Genomes from Metagenomes
Our ability to recover genomes from environmental samples, through metagenomics and single cell based approaches, has tranformed our view of microbial diversity.In addition, it has shed new light on the phylogenetic distribution and evolution of microbial metabolisms, such as methanogenesis. As a graduate student, I was an early adopter of genome resolved metagenomics, resulting in more genomic information on organisms capable of anaerobic ammonium oxidation (anammox bacteria). In addition, a community-wide analysis of an anammox reactor in the main line of a Dutch wastewater treatment plant provided hypotheses for interactions of anammox bacteria and other nitrogen cycling organisms in these important systems. Ongoing work in this area includes environmental metagenomics of extreme environments, such as a hydrothermal vent system and an alkaline soda lake.

Marker gene mining
I use the phrase “marker gene mining” to mean searching for (metagenome) sequencing reads matching a specific protein family, for example a marker for a certain metabolic process. I have used this method to study the mcrA gene, which encodes the large subunit of the methyl-coenzyme M reductase, the last step of methanogenesis (or the first of methane oxidation using the same pathway). That study was useful to gain insight in global mcrA diversity, but in hindsight I should have included sequencing data from the IMG repository, because that is where the most interesting novel data was, as shown later by Borrel and colleagues and Wang and colleagues.
Marker gene mining can be done using HMMs, if a good representation of the diversity of a gene family is available, or using sequence homology coupled with false positive filtering using a BLAST score ratio (BSR) approach. The latter is my preferred method, which I developed for this work, based on the comparative genomics work of Rasko and colleagues. For a sequencing read, determine the homology score to the protein family of interest, and to a large set of sequences used as outgroup (such as the NCBI-nr protein database). If the read has better homology to a sequence in the outgroup set than in the protein family set, its BSR will be (substantially) lower than one. This allows for easy screening of true positives, regardless of the score of the original hit. The major caveat is that sufficient homology needs to be present in the sequencing read, so this method might run into trouble with very divergent gene variants.
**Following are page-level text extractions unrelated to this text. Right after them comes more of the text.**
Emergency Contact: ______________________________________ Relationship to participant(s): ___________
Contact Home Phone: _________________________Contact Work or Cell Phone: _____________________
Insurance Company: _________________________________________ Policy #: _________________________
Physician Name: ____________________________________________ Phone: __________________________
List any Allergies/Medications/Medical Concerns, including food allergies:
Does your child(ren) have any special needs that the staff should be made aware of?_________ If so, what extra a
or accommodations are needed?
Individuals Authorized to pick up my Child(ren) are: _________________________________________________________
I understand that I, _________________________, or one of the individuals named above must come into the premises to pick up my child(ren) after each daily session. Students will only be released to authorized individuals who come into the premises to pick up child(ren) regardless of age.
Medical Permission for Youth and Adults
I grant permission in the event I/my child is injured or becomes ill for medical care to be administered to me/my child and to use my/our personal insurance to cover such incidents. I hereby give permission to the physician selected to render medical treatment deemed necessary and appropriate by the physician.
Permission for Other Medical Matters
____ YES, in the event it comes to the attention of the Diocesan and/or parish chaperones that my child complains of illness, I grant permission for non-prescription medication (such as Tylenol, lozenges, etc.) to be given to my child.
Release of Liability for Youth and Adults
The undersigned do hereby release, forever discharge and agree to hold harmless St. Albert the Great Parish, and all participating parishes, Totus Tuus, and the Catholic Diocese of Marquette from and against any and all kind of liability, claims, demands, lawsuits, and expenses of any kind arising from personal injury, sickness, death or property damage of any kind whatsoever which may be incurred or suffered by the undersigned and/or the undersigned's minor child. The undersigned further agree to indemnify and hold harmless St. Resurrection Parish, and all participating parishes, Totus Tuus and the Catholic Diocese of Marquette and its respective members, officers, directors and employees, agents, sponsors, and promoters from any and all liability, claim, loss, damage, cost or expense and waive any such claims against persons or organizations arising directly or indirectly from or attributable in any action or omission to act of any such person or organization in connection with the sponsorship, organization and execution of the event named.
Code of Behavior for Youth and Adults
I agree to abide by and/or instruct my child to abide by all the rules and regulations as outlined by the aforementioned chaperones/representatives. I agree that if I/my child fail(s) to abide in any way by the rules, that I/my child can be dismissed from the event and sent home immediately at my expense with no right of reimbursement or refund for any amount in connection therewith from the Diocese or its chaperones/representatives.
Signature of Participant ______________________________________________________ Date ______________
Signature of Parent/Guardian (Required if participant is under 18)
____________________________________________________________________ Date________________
ASM-clust: Protein superfamily analysis
With increased availability of genome information across the tree of life, we get more and more information on the variation within protein families as well. This allows us to study the evolutionary relationships of complex protein superfamilies that encompass proteins with many different functions. In most cases, only a few members of complex, functionally diverse, superfamilies have been biochemically characterized. Using a classification approach on the ever increasing amount of protein sequence informaton, we can identify where the gaps in our knowledge are, and use that information to maximize impact of more challenging and time-consuming biochemical analyses. To this end, I’ve developed ASM-clust, an approach to classify protein families based on a matrix of pairwise alignment scores. The apporach builds on the sequence similarity network (SSN) method developed in Prof. Patrica Babbitt’s group, but rather than using all possible pairwise alignments, ASM-clust calculates only a subset of alignments and compares the resulting alignment score profiles (i.e. similarity in multi-dimensional space). I’m excited about this, because the results can be visualized easily without specific software, i’ve tested it on protein families of 100,000+ sequences, and it handles multi-domain proteins well. I consider elucidating the biochemistry of proteins of unknown function one of the great challenges of our time, as this functional diversity is a treasure trove of biotech potential, and I hope ASM-clust will contribute a little to progress in this area!